By Chrispin Inambao
Namdeb Diamond Corporation last Friday announced its interim results for the first six months of 2007 indicating a slight decrease in revenue from the diamonds sold in comparison to the first half of 2006.
According to Namdeb Managing Director, Inge Zaamwani-Kamwi, carats sold are slightly ahead of the first half of 2006 and this was achieved by increased land production during the first half of 2007 and the favourable timing of the in-port periods of the marine vessels.
The diamond sales revenue was lower by 9 percent at N$2.3 billion compared to the first six months of last year, which was N$2.6 billion and this was mainly due to the effect of the price correction in the rough diamond market in the second half of 2006. On a positive note, profit before tax increased to N$555 million compared N$475 million during the same period in 2006, a 17 percent improvement due to the decrease in prospecting charges and other operating expenses. Taxation for the half year amounts to N$406 million (2006: N$435 million), which represents 73 percent of pre tax profits (2006: 92 percent).
Prospecting and Research and Development charges in the first half of 2007 had decreased due to the Marine Dredging project expenses incurred in 2006 not being repeated in 2007.
Other operating expenses decreased due to the arrangements of the new sales agreement coming into effect in 2007 which led to the establishment of Namibia Diamond Trading Company (NDTC) – a 50:50 joint venture marketing company responsible for valuing, sorting, selling and marketing of Namdeb’s production.
General performance of the first half of 2007 shows an increase in net profit compared to the same period last year. This was achieved by increased production during the first half of 2007. It is anticipated that this performance will not be repeated in the second half of 2007, resulting in the forecast net profit for the full year being lower than achieved for the full year in 2006. The main reasons for this is the timing of the marine vessels’ in-port periods, the effect of the recent fire at No 3-Plant and the timing of major projects like new mini-mines and Pocket Beaches Phase 2.

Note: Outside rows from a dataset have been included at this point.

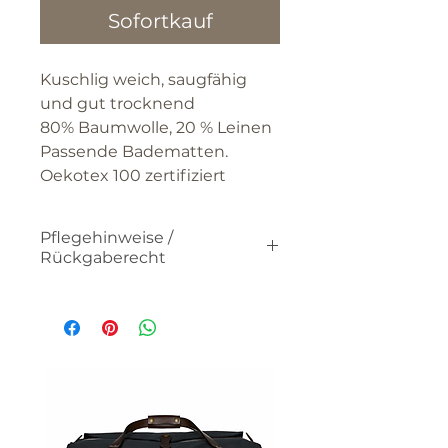
Sofortkauf
Kuschlig weich, saugfähig
und gut trocknend
80% Baumwolle, 20 % Leinen
Passende Badematten.
Oekotex 100 zertifiziert
Pflegehinweise /
Rückgaberecht
Bitte beachten Sie die
Pflegehinweise.
Gebrauchte oder gewaschene
Textilien können nicht retourniert
werden.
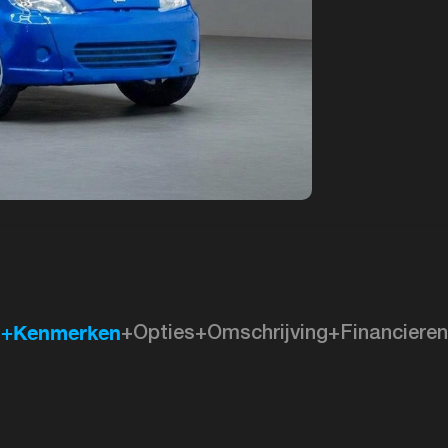
+Kenmerken
+Opties
+Omschrijving
+Financieren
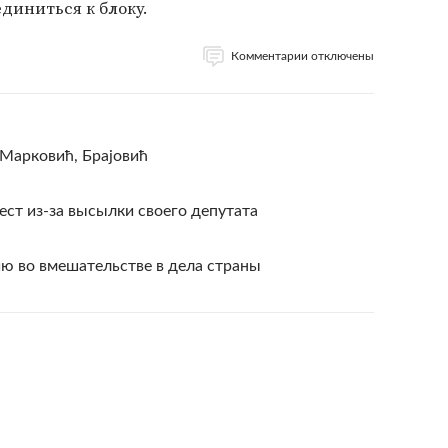
иниться к блоку.
Комментарии отключены
 Марковић, Брајовић
ест из-за высылки своего депутата
 во вмешательстве в дела страны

The fire-ravaged plant will be out of action for several months before it resumes production according the alluvial diamond giant said earlier.
The diamond entity a joint venture between the Namibian Government and De Beers has in recent years made huge capital injections aimed at extracting marine deposits as gems on-land gradually become depleted.
These investments involving state-of-the-art technological advancements runs into hundreds of millions of Namibian dollars.
Diamond mining is one of the mainstays of the local economy contributing significantly to the country’s Gross Domestic Product (GDP).